Restaurants: Even Harder to Dismiss
The restaurant sector has long been the canonical case study in minimum wage research, precisely because it employs many low-wage workers and faces thin margins. Even the null-results literature concedes something here: Dube and Lindner’s own estimates show a weighted own-wage elasticity of -0.03 for restaurants.
Neumark and Rodriguez-Lopez find something more striking: this estimate is so fragile it collapses under the weight of a single methodological choice. Switch from weighted to unweighted estimation and the restaurant own-wage elasticity moves from -0.03 to a significant -0.38. The difference turns out to be driven by California and New York, two enormous, high-productivity, high-wage states that dominate weighted regressions. When those two states are excluded from the Dube-Lindner analysis, both weighted and unweighted estimates point to job losses. What’s true in California isn’t necessarily true in lower-wage labor markets, and those markets are where minimum wage increases hit hardest.
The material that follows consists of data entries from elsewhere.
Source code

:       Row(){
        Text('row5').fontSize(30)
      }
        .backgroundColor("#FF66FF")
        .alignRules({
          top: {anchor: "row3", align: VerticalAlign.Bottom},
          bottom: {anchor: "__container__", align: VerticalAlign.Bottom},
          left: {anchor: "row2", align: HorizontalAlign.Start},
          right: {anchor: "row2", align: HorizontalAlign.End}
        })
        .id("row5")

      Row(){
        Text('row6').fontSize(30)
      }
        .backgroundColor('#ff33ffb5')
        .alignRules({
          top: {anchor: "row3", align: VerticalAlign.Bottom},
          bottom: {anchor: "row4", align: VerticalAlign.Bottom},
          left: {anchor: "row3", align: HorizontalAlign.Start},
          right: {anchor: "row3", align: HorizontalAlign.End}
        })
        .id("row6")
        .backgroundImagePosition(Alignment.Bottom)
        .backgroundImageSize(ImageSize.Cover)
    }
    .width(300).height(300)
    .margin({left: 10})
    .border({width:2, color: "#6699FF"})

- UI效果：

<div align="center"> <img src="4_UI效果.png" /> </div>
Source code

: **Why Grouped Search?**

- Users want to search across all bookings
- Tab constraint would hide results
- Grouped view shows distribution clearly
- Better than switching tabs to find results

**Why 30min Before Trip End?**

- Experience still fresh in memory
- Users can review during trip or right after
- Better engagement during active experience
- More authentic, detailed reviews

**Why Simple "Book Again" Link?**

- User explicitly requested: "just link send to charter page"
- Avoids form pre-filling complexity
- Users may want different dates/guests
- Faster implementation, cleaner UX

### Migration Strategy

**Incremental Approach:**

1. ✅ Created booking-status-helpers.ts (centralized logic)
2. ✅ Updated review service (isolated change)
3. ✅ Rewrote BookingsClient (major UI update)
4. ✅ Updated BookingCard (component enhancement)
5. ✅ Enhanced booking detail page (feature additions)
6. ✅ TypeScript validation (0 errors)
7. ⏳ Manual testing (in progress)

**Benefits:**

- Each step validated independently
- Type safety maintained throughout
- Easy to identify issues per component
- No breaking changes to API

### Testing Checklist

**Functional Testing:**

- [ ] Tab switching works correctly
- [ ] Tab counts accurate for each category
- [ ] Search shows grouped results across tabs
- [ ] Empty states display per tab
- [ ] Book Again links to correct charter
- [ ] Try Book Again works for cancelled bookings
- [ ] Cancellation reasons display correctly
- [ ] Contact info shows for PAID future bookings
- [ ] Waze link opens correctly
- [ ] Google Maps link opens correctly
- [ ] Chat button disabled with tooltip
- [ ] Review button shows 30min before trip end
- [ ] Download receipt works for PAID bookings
In the restaurants sample excluding California and New York, the employment-to-population ratio declines steadily and significantly in the years following a minimum wage event, reaching -2 to -3 percent by year four or five. In the full weighted sample, that signal is swamped by the gravitational pull of two states whose labor markets are sufficiently tight that minimum wage hikes may genuinely be less disruptive.
What This Is Really About
This paper is a case study in what we might call methodology laundering, the use of ostensibly rigorous modern techniques to lend credibility to findings that ultimately depend on contestable underlying choices. The stacked event-study design is not the problem; it’s a genuine methodological improvement in many respects. The problem is that null results have been presented as if they follow inevitably from the design, when in fact they follow from the design plus a moving denominator, plus a narrow wage window, plus a weighting scheme that amplifies the most unusual labor markets in the country.
None of these choices are obviously wrong on their face. Some even have superficially plausible justifications. But taken together, they systematically push estimated effects toward zero in ways that would not be expected under genuinely neutral research design.
Getting the employment effects of minimum wage right isn’t an academic exercise. States and cities are setting wages well above historical norms, often relying on research that, as this paper shows, is more fragile than its prominence suggests.
The same old answer, it turns out, was right.





Who will read this and come to their senses about the loss of time and intellect being directed to these trivial exercises? None. Journals and universities will continue sponsoring faulty research that, rather than perfecting theory - positive economics - ends up looking more like an ideological pursuit in search of some distorted reality that conforms to prior established beliefs rather than novel evidence.